Erdoğan “Ben senin milletvekilliğinin bitmesini nasıl beklerim?”

Erdoğan’ın dokunulmazlıklarla ilgili sözlerinin başta Davutoğlu, AKP ve de daha geniş bir yelpazede mahkemeler için talimat anlamına geldiğini biliyoruz. Bugüne kadar yaşanan gelişmelerde bunun örnekleriyle dolu!

Erdoğan, sürecin hızlandırılmasına yönelik talimatlar verdiğini söylerken Kürt ulusuna yönelik işlenen suçların sorumlusu olduğunu bir kez daha ilan etti: “Suçun varsa yargılanacaksın kardeşim. Ben senin milletvekilliğinin bitmesini nasıl beklerim? Bu kadar olaylar olacak, sen terör örgütüne silah taşıyacaksın arabanla, tabutlarla silah taşıyacaksın, ondan sonra…” ( İstanbul Haliç Kongre Merkezi’nde, Kentsel Dönüşüm ve Akıllı Şehirler Kurultayı-11 Nisan Pazartesi) 
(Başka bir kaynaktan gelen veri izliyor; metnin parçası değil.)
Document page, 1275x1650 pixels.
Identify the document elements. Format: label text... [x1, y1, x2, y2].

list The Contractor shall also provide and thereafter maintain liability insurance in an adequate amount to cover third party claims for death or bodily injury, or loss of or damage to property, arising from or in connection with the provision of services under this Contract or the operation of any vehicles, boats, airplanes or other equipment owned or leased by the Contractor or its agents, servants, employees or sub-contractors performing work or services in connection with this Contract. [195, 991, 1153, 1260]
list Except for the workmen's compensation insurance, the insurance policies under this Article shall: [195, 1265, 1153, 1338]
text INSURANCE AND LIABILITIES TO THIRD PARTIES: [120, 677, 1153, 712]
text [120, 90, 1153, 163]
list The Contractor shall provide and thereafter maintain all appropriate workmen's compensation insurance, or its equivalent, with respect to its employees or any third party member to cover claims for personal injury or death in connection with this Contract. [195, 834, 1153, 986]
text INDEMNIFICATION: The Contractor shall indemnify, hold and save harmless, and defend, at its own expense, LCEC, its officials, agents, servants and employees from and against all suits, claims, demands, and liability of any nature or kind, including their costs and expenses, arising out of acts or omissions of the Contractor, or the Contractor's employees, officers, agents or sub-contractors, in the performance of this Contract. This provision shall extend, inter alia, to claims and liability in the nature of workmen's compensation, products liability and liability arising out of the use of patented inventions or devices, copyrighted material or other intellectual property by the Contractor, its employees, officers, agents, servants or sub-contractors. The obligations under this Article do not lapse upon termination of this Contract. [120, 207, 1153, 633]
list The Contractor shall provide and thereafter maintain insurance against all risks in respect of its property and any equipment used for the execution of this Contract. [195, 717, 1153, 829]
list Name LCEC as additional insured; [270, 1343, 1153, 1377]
Dokunulmazlıkların kaldırılması hamlesi, TC devletinin ölüm kalım savaşı olarak adlandırdığı abluka, yasak ve kitle katliamlarıyla örülü konseptinin bir devamı olarak okunabilir. 20 Temmuz Suruç Katliamı’yla birlikte başta Kürt halkı olmak üzere tüm devrimci, ilerici güçlere ve muhalif kesimlere yönelik saldırıların dozajını artıran AKP, gelinen aşamada demokratik-legal alandan Kürt hareketini ve devrimci, demokrasi güçlerini tamamen tasfiye etmenin peşinde. Ancak bugüne kadar yaşanan tüm saldırganlığa ve vahşi katliamlara rağmen yok edemedikleri süregelen direniş evdeki hesabın çarşıya uymayacağını şimdiden gösteriyor!